***** PASSAGE PROVIDED *****

EXISTENTIALIST.FREE-SPIRITED.SPONTANEOUS.

EXISTENTIALIST.FREE-SPIRITED.SPONTANEOUS.

1.13.2019

Meet my good pal, Nepal!

Holiday season is finally over. But I'm still on a hangover from my last travel in 2018.



While most people I know chose to spend the holidays in Japan, Korea or US. I digressed from the usual go-to countries during December. And so I picked an off the beaten path travel experience with my HS bff - go to Nepal!

Nepal is a country in South Asia. Some call it as "A Root Between Stones" because it is sandwiched between two big countries namely China and India.

Most people close to me were surprised when they knew I went to Nepal because of such questions:

1) Is it not hard to travel there?
2) Since it is an unusual travel destination, isn't the fare expensive?
2) What's there to see? (a lot! I'll prove it later)

Let me answer these questions.

*****

- **WHAT YOU WILL DO**
• 1. According to the Nepal travel post, which two countries is Nepal sandwiched between?
• 2. Write the next part of the Nepal travel post, picking up after its final line.

***** RECORDS SUPPLIED *****

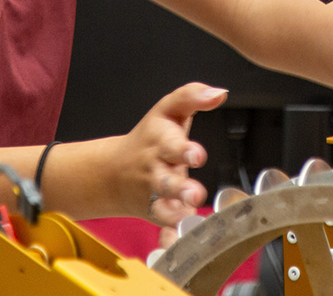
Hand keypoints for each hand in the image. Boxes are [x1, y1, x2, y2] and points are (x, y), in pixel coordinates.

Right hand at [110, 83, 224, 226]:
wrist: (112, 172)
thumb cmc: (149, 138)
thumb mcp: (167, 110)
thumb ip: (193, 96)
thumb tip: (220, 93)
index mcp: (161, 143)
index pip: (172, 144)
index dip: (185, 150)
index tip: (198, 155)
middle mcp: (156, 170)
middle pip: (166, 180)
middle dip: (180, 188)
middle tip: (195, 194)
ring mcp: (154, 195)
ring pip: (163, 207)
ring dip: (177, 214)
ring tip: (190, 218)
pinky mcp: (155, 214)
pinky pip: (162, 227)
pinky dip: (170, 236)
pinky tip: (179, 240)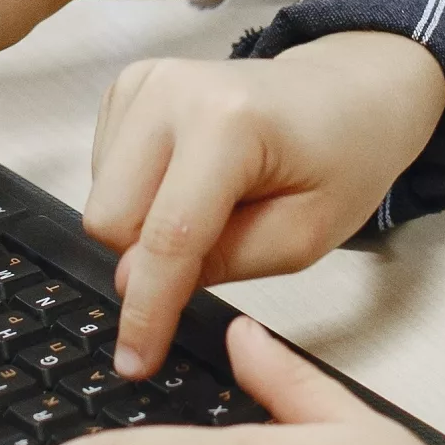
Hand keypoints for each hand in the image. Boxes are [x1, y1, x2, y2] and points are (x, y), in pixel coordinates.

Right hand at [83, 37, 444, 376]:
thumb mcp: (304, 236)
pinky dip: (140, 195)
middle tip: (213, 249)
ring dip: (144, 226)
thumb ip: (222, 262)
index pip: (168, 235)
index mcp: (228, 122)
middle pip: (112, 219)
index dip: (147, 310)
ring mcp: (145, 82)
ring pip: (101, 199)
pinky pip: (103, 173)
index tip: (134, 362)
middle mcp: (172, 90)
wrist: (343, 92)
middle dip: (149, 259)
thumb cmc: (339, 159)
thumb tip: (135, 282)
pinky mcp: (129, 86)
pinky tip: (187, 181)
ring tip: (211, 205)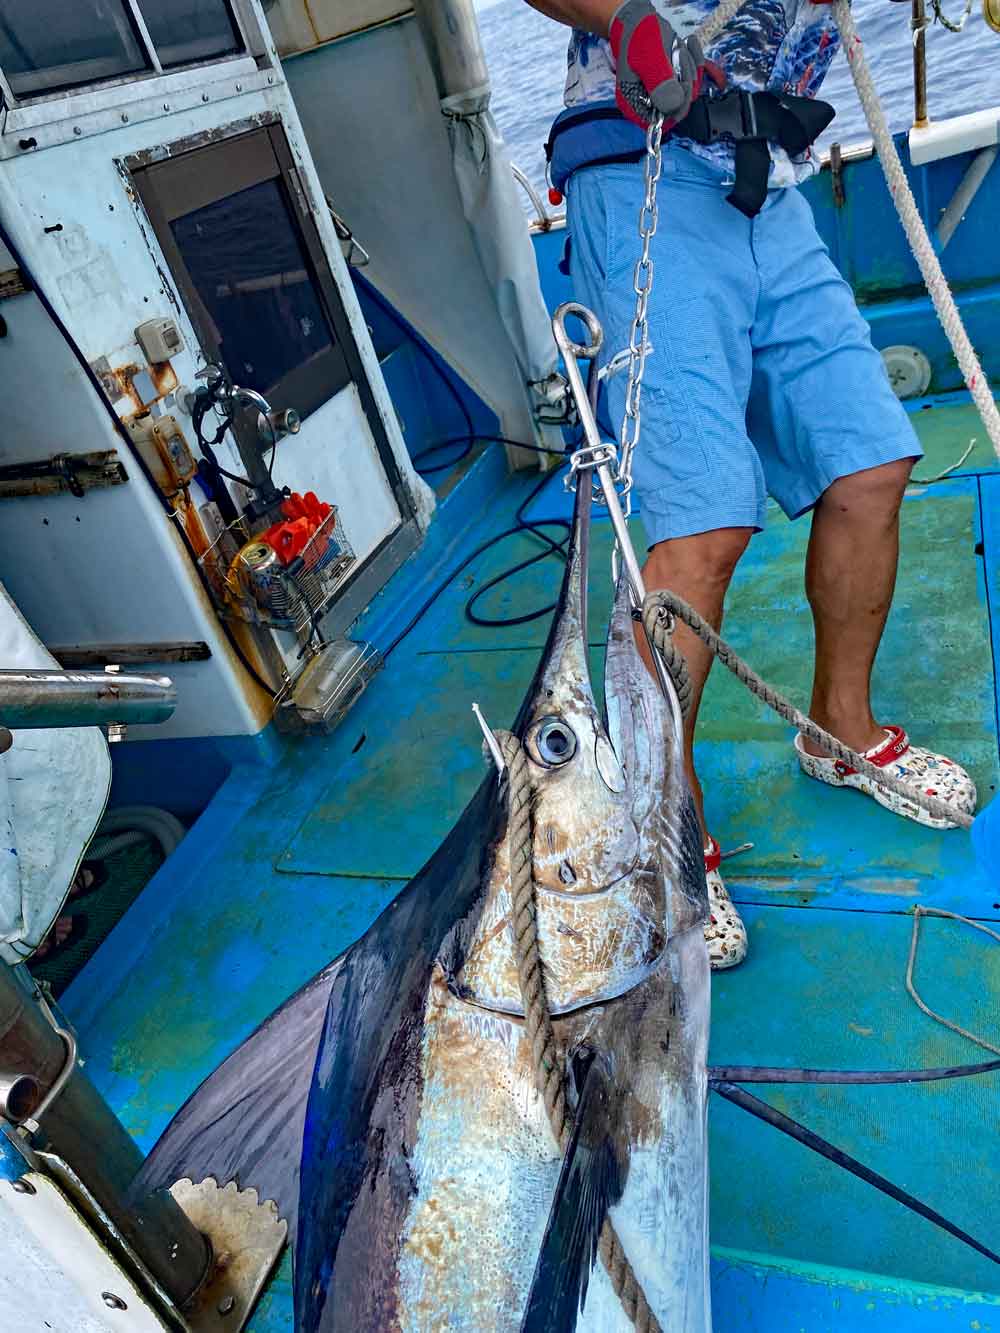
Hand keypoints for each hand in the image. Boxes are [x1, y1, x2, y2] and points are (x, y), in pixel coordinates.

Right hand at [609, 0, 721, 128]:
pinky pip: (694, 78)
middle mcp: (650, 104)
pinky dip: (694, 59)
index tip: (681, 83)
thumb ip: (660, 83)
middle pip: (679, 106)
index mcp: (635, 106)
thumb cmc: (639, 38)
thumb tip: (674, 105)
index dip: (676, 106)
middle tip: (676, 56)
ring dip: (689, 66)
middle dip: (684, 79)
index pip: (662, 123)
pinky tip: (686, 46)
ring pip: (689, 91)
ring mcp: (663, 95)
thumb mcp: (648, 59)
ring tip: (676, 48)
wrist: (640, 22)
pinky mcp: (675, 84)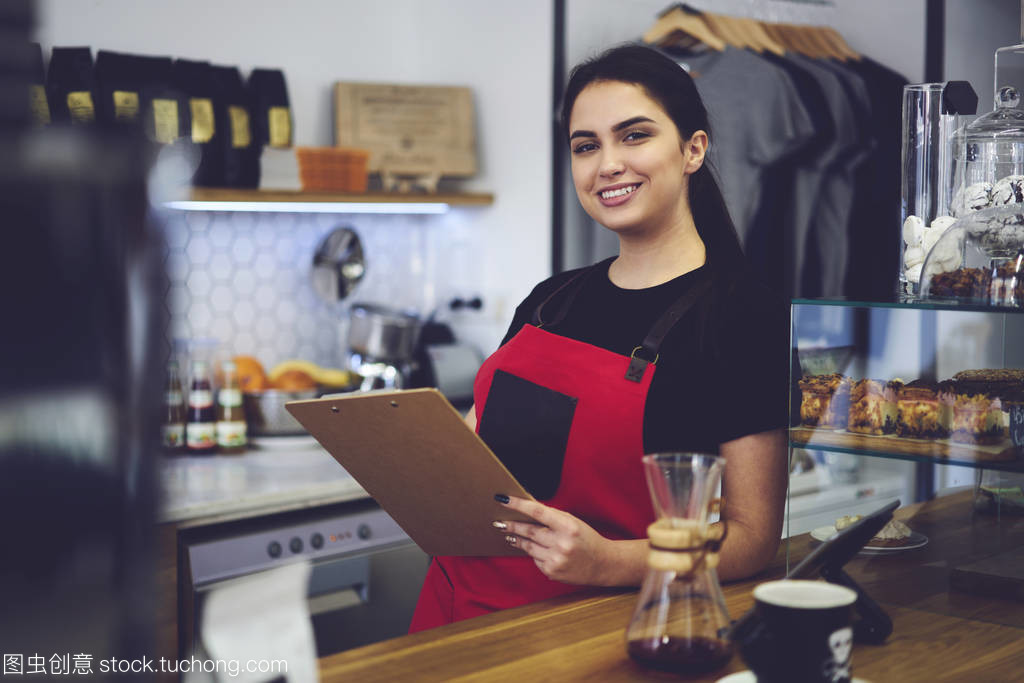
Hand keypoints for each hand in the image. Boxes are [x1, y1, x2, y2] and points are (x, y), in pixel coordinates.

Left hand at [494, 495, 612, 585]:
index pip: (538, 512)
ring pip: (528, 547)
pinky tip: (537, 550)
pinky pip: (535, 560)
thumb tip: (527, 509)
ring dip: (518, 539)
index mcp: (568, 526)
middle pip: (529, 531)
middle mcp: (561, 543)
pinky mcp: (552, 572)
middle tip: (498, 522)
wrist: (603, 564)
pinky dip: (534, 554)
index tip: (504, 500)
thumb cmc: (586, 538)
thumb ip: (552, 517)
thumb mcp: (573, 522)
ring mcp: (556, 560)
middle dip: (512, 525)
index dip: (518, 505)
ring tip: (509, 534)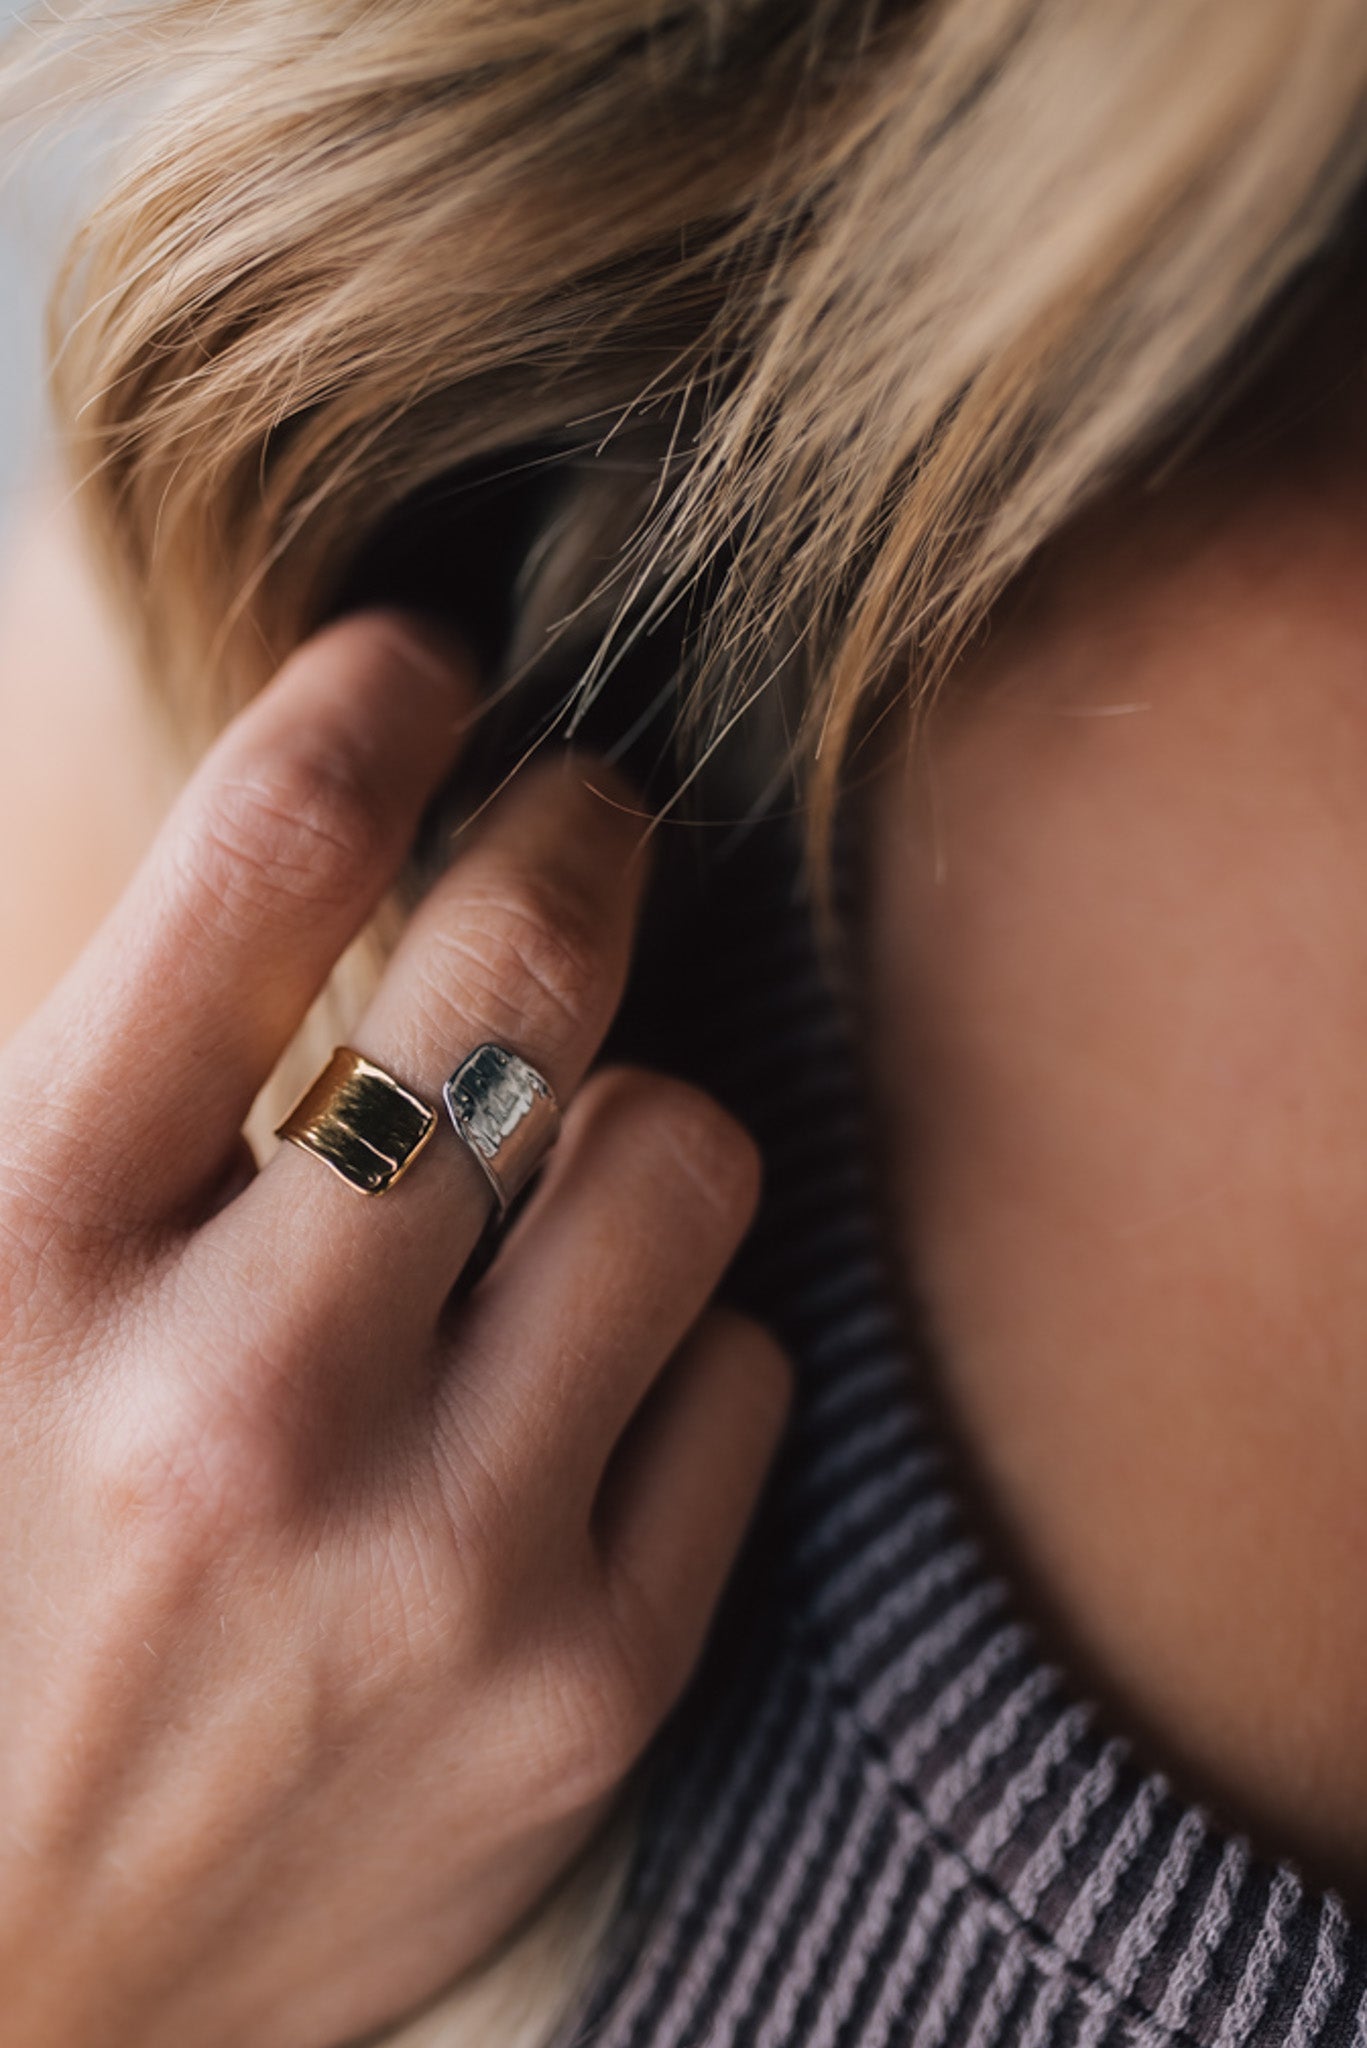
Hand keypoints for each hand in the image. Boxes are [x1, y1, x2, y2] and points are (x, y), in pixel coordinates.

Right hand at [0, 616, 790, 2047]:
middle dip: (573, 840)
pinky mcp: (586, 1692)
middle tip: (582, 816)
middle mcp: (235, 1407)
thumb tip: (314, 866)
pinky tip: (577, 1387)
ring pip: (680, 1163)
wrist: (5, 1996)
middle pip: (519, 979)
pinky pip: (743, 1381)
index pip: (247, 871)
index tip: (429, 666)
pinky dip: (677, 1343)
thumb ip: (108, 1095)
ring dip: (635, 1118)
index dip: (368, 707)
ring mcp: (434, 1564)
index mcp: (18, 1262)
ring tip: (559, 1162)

*****

- **ANSWER SECTION**
• 1. China and India.

• 2.
1) Personally, it is not hard to travel in Nepal. Although there are no direct flights from Manila, it will only take you one connecting flight before getting to its capital city which is Kathmandu. The flight that my friend and I booked had a layover in Guangzhou, China. Layover time was relatively short compared to my previous travels. It was just 3 hours or so.

2) The idea of "expensive" is relative especially in terms of airfares. Some may be cheap for others while some may be too much for them. I think it just depends on how you budget your travel expenses. But in this Nepal trip, I'd say it wasn't so expensive since our travel dates fell during the holiday season. We booked our flight in February 2018 but as early as January I was already searching for flights. When I first checked Skyscanner (hello ad placement. Please give me freebies or discount hahaha jk) in January, fare price was too high for our budget but I put my app on alert mode in case the fare price will change. My patience paid off so when February came, the fare price reached our target budget and we immediately booked it.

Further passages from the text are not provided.